Kasus Nenek Asyami yang menjadi sorotan kala itu menjadi tolak ukur
gelapnya peneggakan hukum Indonesia. Walau putusan hakim lebih ringan dari
tuntutan jaksa 1 tahun 18 bulan penjara dan denda Rp 500 juta. Tapi Nenek
Asyami tetap menolaknya. Bagaimana tidak nenek Asyami yang sudah memohon
untuk tuntunan dicabut tetap tidak di gubris oleh aparatur hukum saat itu. Bahkan
Sang Nenek bersumpah di depan pengadilan bahwa dirinya hanya mengambil 5
batang kayu dan kayu tersebut diambil di Bekas perkarangan Almarhum
Suaminya,
Dari Kaca Hukum memang benar Sebuah kasus didalam pengadilan harus
tetap berlangsung namun tidak dengan tuntunannya. Tuntutan itu tergantung oleh
hakim yang berkuasai di persidangan. Padahal salah satu syarat menjadi hakim
adalah bukan hanya pintar saja dalam berbagai ilmu hukum dan penyelesaiannya.

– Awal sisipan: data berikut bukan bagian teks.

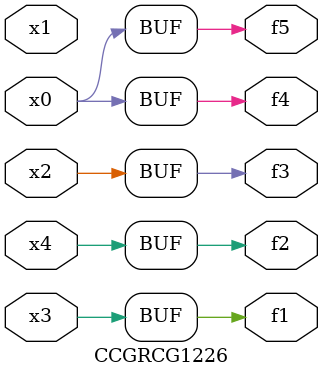
<source format=v>
module CCGRCG1226(
	input x0, x1, x2, x3, x4,
	output f1, f2, f3, f4, f5
);
	assign f1 = x3;
	assign f2 = x4;
	assign f3 = x2;
	assign f4 = x0;
	assign f5 = x0;
endmodule

</source>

Tapi harus memiliki hati nurani yang baik untuk menghasilkan tuntutan yang
relevan untuk seseorang yang dituduh bersalah dan untuk mereka yang merasa
dirugikan. Jika terjadi timpang tindih berati Sang Hakim tidak berhasil dalam
persidangan di dunia maupun diakhirat,
Sedangkan untuk kasus kedua yang saya berikan pada artikel ini dapat
dilihat bahwa meski para koruptor di penjara mereka dapat merasakan indahnya
dunia luar dengan teknologi yang memang diseludupkan di dalam penjara. Seperti
laptop, televisi, uang, dan juga alat komunikasi lainnya ketika Tim Najwa Shihab
melakukan penyidakan di dalam kamar lapas suka miskin dan bahkan ketika Tim
Mata Najwa sudah melakukan beberapa penyidikan ada beberapa koruptor yang
yang memasulkan kamarnya dengan perpindah ke kamar tahanan lain. Padahal
kembali lagi pada Kasus nenek Asyimah yang sudah saya jelaskan tadi. Beliau
yang tua rentan harus merasakan pahitnya didalam penjara selama 20 hari. Tanpa
alas dan juga hal- hal yang menyenangkan seperti yang dirasakan Para koruptor
tadi hingga kondisinya drop dan harus dilarikan ke rumah sakit setempat. Berbeda
dengan Para Koruptur yang dapat merasakan Manisnya kenikmatan meski
didalam penjara. Dan mungkin saja mereka tetap melakukan interaksi dengan
orang diluar penjara.
Saran
Dan untuk pemerintah dan apatur hukum saat ini. Menjadi sorotan dan
menjadi orang yang disalahkan jika terjadi kasus tertentu bukanlah hal yang
mudah bagi mereka yang tidak bermodal mental lemah. Apalagi bagi mereka yang
bertugas di tengah Era Reformasi dengan media yang terus berkembang pesat, dan
informasi yang juga simpang siur kebenarannya. Sehingga menjadi seorang
aparatur hukum tidaklah mudah ketika harus memilih dari kedua pilihan dan juga
berada ditekanan masyarakat yang menuntut dengan harus sesuai dengan HAM
padahal di kaca hukum bisa saja dari si terdakwa dinyatakan bersalah. Namun
kembali lagi setiap profesi di dunia ini memiliki resiko dan itu wajib dirasakan
bagi kita semua. Saran saya hanyalah satu. Tidak ada suatu kaum tidak berubah
kecuali dari diri kaum tersebut. Tetaplah menjadi aparatur yang adil meski
ditengah cercaan masyarakat karena hukum alam pasti berlaku bagi mereka yang
salah dan benar.
Sekian dari artikel saya. Jika ada salah kata mohon dimaafkan.